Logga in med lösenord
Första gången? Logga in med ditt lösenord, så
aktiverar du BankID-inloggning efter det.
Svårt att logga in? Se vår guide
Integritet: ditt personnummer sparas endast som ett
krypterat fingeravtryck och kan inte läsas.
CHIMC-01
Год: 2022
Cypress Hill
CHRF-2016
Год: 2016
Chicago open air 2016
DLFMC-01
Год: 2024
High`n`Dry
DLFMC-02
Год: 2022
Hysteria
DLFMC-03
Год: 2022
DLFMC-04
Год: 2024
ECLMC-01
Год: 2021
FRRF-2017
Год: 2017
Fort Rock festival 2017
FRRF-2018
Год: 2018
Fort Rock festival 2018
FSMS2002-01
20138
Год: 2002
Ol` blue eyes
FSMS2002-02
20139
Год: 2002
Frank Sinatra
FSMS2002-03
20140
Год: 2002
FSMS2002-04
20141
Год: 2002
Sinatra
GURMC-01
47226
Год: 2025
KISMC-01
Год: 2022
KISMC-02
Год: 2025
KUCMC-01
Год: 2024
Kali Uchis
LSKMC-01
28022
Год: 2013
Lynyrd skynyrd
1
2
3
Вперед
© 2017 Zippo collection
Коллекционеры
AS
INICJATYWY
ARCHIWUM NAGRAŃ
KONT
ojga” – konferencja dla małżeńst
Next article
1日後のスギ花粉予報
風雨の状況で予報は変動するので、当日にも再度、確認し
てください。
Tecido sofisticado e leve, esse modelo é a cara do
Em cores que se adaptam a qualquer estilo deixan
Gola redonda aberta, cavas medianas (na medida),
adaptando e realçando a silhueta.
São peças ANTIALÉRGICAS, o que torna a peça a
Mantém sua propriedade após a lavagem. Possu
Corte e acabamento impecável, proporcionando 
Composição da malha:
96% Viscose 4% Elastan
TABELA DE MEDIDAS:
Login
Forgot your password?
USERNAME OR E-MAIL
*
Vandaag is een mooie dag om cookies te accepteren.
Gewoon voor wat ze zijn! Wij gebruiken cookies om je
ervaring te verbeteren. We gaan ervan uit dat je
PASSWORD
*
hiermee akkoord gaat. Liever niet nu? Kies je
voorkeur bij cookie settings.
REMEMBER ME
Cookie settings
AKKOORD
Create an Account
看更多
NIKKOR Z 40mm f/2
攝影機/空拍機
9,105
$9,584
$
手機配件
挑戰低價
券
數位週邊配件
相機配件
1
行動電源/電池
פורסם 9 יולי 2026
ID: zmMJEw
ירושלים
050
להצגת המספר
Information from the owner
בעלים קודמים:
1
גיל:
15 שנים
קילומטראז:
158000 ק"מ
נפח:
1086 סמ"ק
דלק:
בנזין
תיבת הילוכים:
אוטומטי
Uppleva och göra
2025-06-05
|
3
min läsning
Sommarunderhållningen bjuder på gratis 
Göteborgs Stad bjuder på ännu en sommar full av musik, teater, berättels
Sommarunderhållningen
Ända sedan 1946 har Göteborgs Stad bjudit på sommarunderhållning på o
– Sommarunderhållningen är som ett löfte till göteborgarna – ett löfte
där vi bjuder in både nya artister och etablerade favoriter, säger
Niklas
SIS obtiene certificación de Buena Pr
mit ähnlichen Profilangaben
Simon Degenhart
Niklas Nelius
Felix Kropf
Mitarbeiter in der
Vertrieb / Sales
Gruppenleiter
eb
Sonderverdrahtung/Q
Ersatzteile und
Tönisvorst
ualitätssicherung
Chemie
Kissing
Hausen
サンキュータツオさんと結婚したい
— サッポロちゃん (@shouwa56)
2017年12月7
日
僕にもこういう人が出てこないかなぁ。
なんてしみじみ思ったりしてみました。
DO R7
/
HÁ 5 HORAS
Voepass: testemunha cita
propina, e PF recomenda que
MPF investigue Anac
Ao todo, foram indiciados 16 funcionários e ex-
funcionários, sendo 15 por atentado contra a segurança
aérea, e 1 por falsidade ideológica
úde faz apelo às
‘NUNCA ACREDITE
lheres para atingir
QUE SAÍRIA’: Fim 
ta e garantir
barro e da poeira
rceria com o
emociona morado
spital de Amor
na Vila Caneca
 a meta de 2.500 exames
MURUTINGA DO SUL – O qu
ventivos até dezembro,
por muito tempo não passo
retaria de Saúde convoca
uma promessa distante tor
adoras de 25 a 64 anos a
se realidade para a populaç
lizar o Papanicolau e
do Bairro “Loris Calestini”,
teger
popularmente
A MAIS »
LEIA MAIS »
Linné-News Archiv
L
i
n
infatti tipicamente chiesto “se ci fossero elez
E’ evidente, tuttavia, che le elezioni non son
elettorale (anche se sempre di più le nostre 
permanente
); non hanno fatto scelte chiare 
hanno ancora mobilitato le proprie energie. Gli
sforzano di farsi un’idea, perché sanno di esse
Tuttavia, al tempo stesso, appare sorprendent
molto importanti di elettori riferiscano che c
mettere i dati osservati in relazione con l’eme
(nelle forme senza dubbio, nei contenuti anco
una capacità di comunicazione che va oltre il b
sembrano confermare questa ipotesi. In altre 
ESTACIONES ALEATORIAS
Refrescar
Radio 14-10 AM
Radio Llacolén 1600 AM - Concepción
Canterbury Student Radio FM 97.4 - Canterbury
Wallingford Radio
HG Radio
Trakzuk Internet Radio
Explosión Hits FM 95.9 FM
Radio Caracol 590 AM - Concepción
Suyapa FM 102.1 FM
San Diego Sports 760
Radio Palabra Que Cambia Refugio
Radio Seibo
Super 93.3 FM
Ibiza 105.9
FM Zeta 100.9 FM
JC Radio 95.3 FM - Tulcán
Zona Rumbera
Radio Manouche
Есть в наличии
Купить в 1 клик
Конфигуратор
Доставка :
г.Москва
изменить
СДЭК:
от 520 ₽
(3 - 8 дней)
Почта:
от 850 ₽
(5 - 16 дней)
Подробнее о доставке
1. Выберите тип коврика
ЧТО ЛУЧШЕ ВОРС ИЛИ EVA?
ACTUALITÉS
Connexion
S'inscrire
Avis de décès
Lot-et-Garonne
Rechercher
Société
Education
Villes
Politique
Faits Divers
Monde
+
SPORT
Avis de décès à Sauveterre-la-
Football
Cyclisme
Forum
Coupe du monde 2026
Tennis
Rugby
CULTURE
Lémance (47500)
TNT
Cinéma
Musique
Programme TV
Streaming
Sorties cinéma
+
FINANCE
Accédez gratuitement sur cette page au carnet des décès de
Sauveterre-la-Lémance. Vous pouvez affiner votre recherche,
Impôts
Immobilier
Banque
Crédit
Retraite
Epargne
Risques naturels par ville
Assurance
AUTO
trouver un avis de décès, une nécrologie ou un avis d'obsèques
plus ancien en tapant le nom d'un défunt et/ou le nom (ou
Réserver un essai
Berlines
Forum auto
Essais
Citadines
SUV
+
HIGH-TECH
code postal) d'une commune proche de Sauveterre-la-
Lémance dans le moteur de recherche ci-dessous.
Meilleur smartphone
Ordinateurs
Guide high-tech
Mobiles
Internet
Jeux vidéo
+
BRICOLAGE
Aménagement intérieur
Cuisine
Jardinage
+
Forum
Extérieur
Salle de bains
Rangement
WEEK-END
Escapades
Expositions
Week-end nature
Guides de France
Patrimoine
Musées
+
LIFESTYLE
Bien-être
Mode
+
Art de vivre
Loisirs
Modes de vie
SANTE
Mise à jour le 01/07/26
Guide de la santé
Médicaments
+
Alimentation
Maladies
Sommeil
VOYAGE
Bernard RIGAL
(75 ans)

^^^^^^^^

Aim of the task: Return the text of every entry above line for line, without changing a single character.

Answer:
Logga in med lösenord
Första gången? Logga in med ditt lösenord, så
aktiverar du BankID-inloggning efter det.
Svårt att logga in? Se vår guide
Integritet: ditt personnummer sparas endast som ett
krypterat fingeravtryck och kan inte läsas.
CHIMC-01
Год: 2022
Cypress Hill
CHRF-2016
Год: 2016
Chicago open air 2016
DLFMC-01
Год: 2024
High`n`Dry
DLFMC-02
Год: 2022
Hysteria
DLFMC-03
Год: 2022
DLFMC-04
Год: 2024
ECLMC-01
Год: 2021
FRRF-2017
Год: 2017
Fort Rock festival 2017
FRRF-2018
Год: 2018
Fort Rock festival 2018
FSMS2002-01
20138
Год: 2002
Ol` blue eyes
FSMS2002-02
20139
Год: 2002
Frank Sinatra
FSMS2002-03
20140
Год: 2002
FSMS2002-04
20141
Год: 2002
Sinatra
GURMC-01
47226
Год: 2025
KISMC-01
Год: 2022
KISMC-02
Год: 2025
KUCMC-01
Год: 2024
Kali Uchis
LSKMC-01
28022
Год: 2013
Lynyrd skynyrd
1
2
3
Вперед
© 2017 Zippo collection
Коллекционеры
AS
INICJATYWY
ARCHIWUM NAGRAŃ
KONT
ojga” – konferencja dla małżeńst
Next article
1日後のスギ花粉予報
風雨の状況で予報は変動するので、当日にも再度、確認し
てください。
Tecido sofisticado e leve, esse modelo é a cara do
Em cores que se adaptam a qualquer estilo deixan
Gola redonda aberta, cavas medianas (na medida),
adaptando e realçando a silhueta.
São peças ANTIALÉRGICAS, o que torna a peça a
Mantém sua propriedade após a lavagem. Possu
Corte e acabamento impecável, proporcionando 
Composição da malha:
96% Viscose 4% Elastan
TABELA DE MEDIDAS:
Login
Forgot your password?
USERNAME OR E-MAIL
*
Vandaag is een mooie dag om cookies te accepteren.
Gewoon voor wat ze zijn! Wij gebruiken cookies om je
ervaring te verbeteren. We gaan ervan uit dat je
PASSWORD
*
hiermee akkoord gaat. Liever niet nu? Kies je
voorkeur bij cookie settings.
REMEMBER ME
Cookie settings
AKKOORD
Create an Account
看更多
NIKKOR Z 40mm f/2
攝影機/空拍機
9,105
$9,584
$
手機配件
挑戰低價
券
數位週邊配件
相機配件
1
行動電源/電池
פורסם 9 יולי 2026
ID: zmMJEw
ירושלים
050
להצגת המספר
Information from the owner
בעלים קודמים:
1
גיל:
15 שנים
קילומטראז:
158000 ק"מ
נפח:
1086 סמ"ק
דלק:
בנזין
תיבת הילוכים:
אוטומטי
Uppleva och göra
2025-06-05
|
3
min läsning
Sommarunderhållningen bjuder på gratis 
Göteborgs Stad bjuder på ännu en sommar full av musik, teater, berättels
Sommarunderhållningen
Ända sedan 1946 har Göteborgs Stad bjudit på sommarunderhållning på o
– Sommarunderhållningen är som ett löfte till göteborgarna – ett löfte
där vi bjuder in både nya artister och etablerade favoriter, säger
Niklas
SIS obtiene certificación de Buena Pr
mit ähnlichen Profilangaben
Simon Degenhart
Niklas Nelius
Felix Kropf
Mitarbeiter in der
Vertrieb / Sales
Gruppenleiter
eb
Sonderverdrahtung/Q
Ersatzteile und
Tönisvorst
ualitätssicherung
Chemie
Kissing
Hausen
サンキュータツオさんと結婚したい
— サッポロちゃん (@shouwa56)
2017年12月7
日
僕にもこういう人が出てこないかなぁ。
なんてしみじみ思ったりしてみました。
DO R7
/
HÁ 5 HORAS
Voepass: testemunha cita
propina, e PF recomenda que
MPF investigue Anac
Ao todo, foram indiciados 16 funcionários e ex-
funcionários, sendo 15 por atentado contra a segurança
aérea, e 1 por falsidade ideológica
úde faz apelo às
‘NUNCA ACREDITE
lheres para atingir
QUE SAÍRIA’: Fim 
ta e garantir
barro e da poeira
rceria com o
emociona morado
spital de Amor
na Vila Caneca
 a meta de 2.500 exames
MURUTINGA DO SUL – O qu
ventivos até dezembro,
por muito tempo não passo
retaria de Saúde convoca
uma promessa distante tor
adoras de 25 a 64 anos a
se realidade para a populaç
lizar o Papanicolau e
do Bairro “Loris Calestini”,
teger
popularmente
A MAIS »
LEIA MAIS »
Linné-News Archiv
L
i
n
infatti tipicamente chiesto “se ci fossero elez
E’ evidente, tuttavia, che le elezioni non son
elettorale (anche se sempre di più le nostre 
permanente
); non hanno fatto scelte chiare 
hanno ancora mobilitato le proprie energie. Gli
sforzano di farsi un’idea, perché sanno di esse
Tuttavia, al tempo stesso, appare sorprendent
molto importanti di elettori riferiscano che c
mettere i dati osservati in relazione con l’eme
(nelle forme senza dubbio, nei contenuti anco
una capacità di comunicazione che va oltre il b
sembrano confermare questa ipotesi. In altre 
ESTACIONES ALEATORIAS
Refrescar
Radio 14-10 AM
Radio Llacolén 1600 AM - Concepción
Canterbury Student Radio FM 97.4 - Canterbury
Wallingford Radio
HG Radio
Trakzuk Internet Radio
Explosión Hits FM 95.9 FM
Radio Caracol 590 AM - Concepción
Suyapa FM 102.1 FM
San Diego Sports 760
Radio Palabra Que Cambia Refugio
Radio Seibo
Super 93.3 FM
Ibiza 105.9
FM Zeta 100.9 FM
JC Radio 95.3 FM - Tulcán
Zona Rumbera
Radio Manouche
Есть в наличии
Купить в 1 клик
Конфигуратор
Доставка :
г.Москва
изменить
СДЭК:
от 520 ₽
(3 - 8 дней)
Почта:
от 850 ₽
(5 - 16 дней)
Подробнее о доставке
1. Выберите тип коврика
ЧТО ЛУЧШЕ ВОРС ИЛИ EVA?
ACTUALITÉS
Connexion
S'inscrire
Avis de décès
Lot-et-Garonne
Rechercher
Société
Education
Villes
Politique
Faits Divers
Monde
+
SPORT
Avis de décès à Sauveterre-la-
Football
Cyclisme
Forum
Coupe du monde 2026
Tennis
Rugby
CULTURE
Lémance (47500)
TNT
Cinéma
Musique
Programme TV
Streaming
Sorties cinéma
+
FINANCE
Accédez gratuitement sur cette page au carnet des décès de
Sauveterre-la-Lémance. Vous pouvez affiner votre recherche,
Impôts
Immobilier
Banque
Crédit
Retraite
Epargne
Risques naturels par ville
Assurance
AUTO
trouver un avis de décès, une nécrologie ou un avis d'obsèques
plus ancien en tapant le nom d'un défunt et/ou le nom (ou
Réserver un essai
Berlines
Forum auto
Essais
Citadines
SUV
+
HIGH-TECH
code postal) d'une commune proche de Sauveterre-la-
Lémance dans le moteur de recherche ci-dessous.
Meilleur smartphone
Ordinateurs
Guide high-tech
Mobiles
Internet
Jeux vidéo
+
BRICOLAGE
Aménagement intérieur
Cuisine
Jardinage
+
Forum
Extérieur
Salle de bains
Rangement
WEEK-END
Escapades
Expositions
Week-end nature
Guides de France
Patrimoine
Musées
+
LIFESTYLE
Bien-être
Mode
+
Art de vivre
Loisirs
Modes de vie
SANTE
Mise à jour le 01/07/26
Guide de la santé
Médicaments
+
Alimentation
Maladies
Sommeil
VOYAGE
Bernard RIGAL
(75 ans)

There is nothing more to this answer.